Output every line of the listing below verbatim, omitting the pictures.

=== Section Start ===

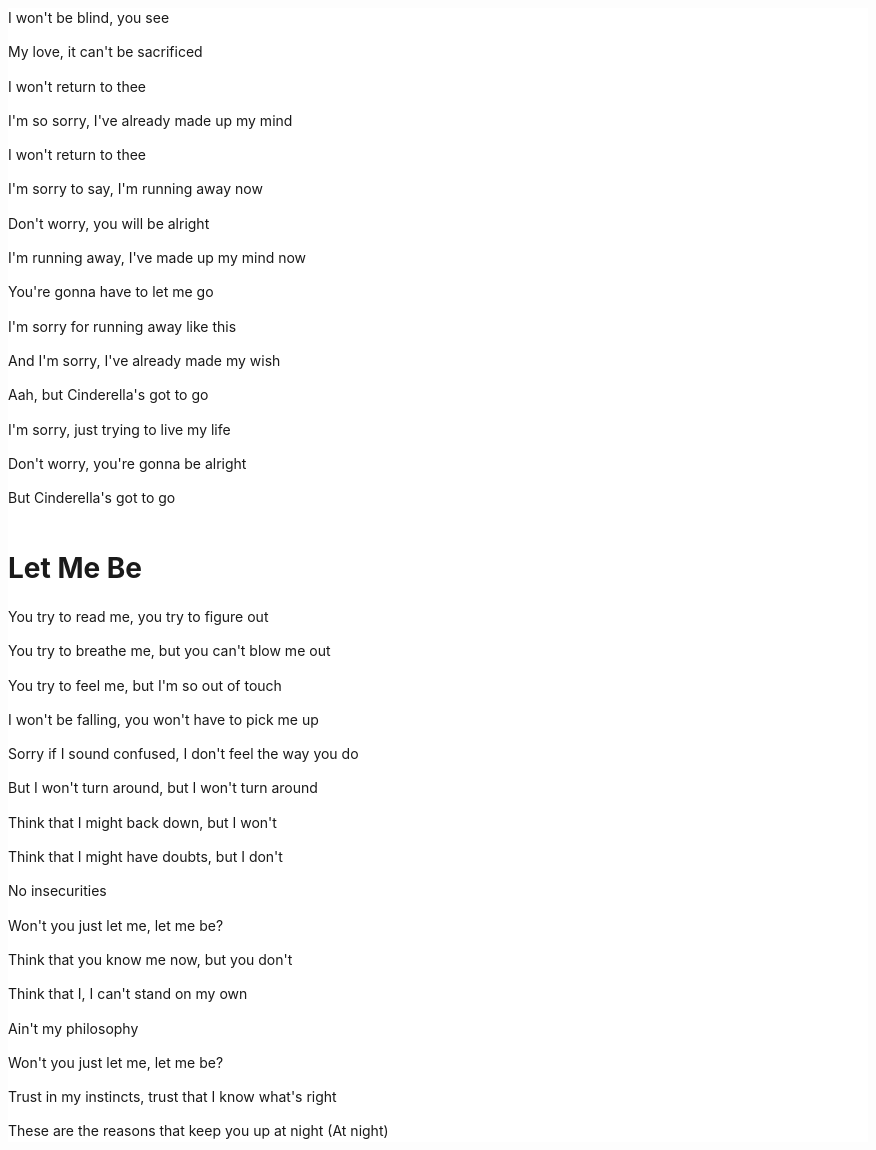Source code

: I won't be blind, you see

My love, it can't be sacrificed

I won't return to thee

I'm so sorry, I've already made up my mind

I won't return to thee

I'm sorry to say, I'm running away now

Don't worry, you will be alright

I'm running away, I've made up my mind now

You're gonna have to let me go

I'm sorry for running away like this

And I'm sorry, I've already made my wish

Aah, but Cinderella's got to go

I'm sorry, just trying to live my life

Don't worry, you're gonna be alright

But Cinderella's got to go

# Let Me Be

You try to read me, you try to figure out

You try to breathe me, but you can't blow me out

You try to feel me, but I'm so out of touch

I won't be falling, you won't have to pick me up

Sorry if I sound confused, I don't feel the way you do

But I won't turn around, but I won't turn around

Think that I might back down, but I won't

Think that I might have doubts, but I don't

No insecurities

Won't you just let me, let me be?

Think that you know me now, but you don't

Think that I, I can't stand on my own

Ain't my philosophy

Won't you just let me, let me be?

Trust in my instincts, trust that I know what's right

These are the reasons that keep you up at night (At night)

=== Section End ===

## EXERCISE SOLUTION
Source code

: I won't be blind, you see

My love, it can't be sacrificed

I won't return to thee

I'm so sorry, I've already made up my mind

I won't return to thee

I'm sorry to say, I'm running away now

Don't worry, you will be alright

I'm running away, I've made up my mind now

You're gonna have to let me go

I'm sorry for running away like this

And I'm sorry, I've already made my wish

Aah, but Cinderella's got to go

I'm sorry, just trying to live my life

Don't worry, you're gonna be alright

But Cinderella's got to go

# Let Me Be

You try to read me, you try to figure out

You try to breathe me, but you can't blow me out

You try to feel me, but I'm so out of touch

I won't be falling, you won't have to pick me up

Sorry if I sound confused, I don't feel the way you do

But I won't turn around, but I won't turn around

Think that I might back down, but I won't

Think that I might have doubts, but I don't

No insecurities

Won't you just let me, let me be?

Think that you know me now, but you don't

Think that I, I can't stand on my own

Ain't my philosophy

Won't you just let me, let me be?

Trust in my instincts, trust that I know what's right

These are the reasons that keep you up at night (At night)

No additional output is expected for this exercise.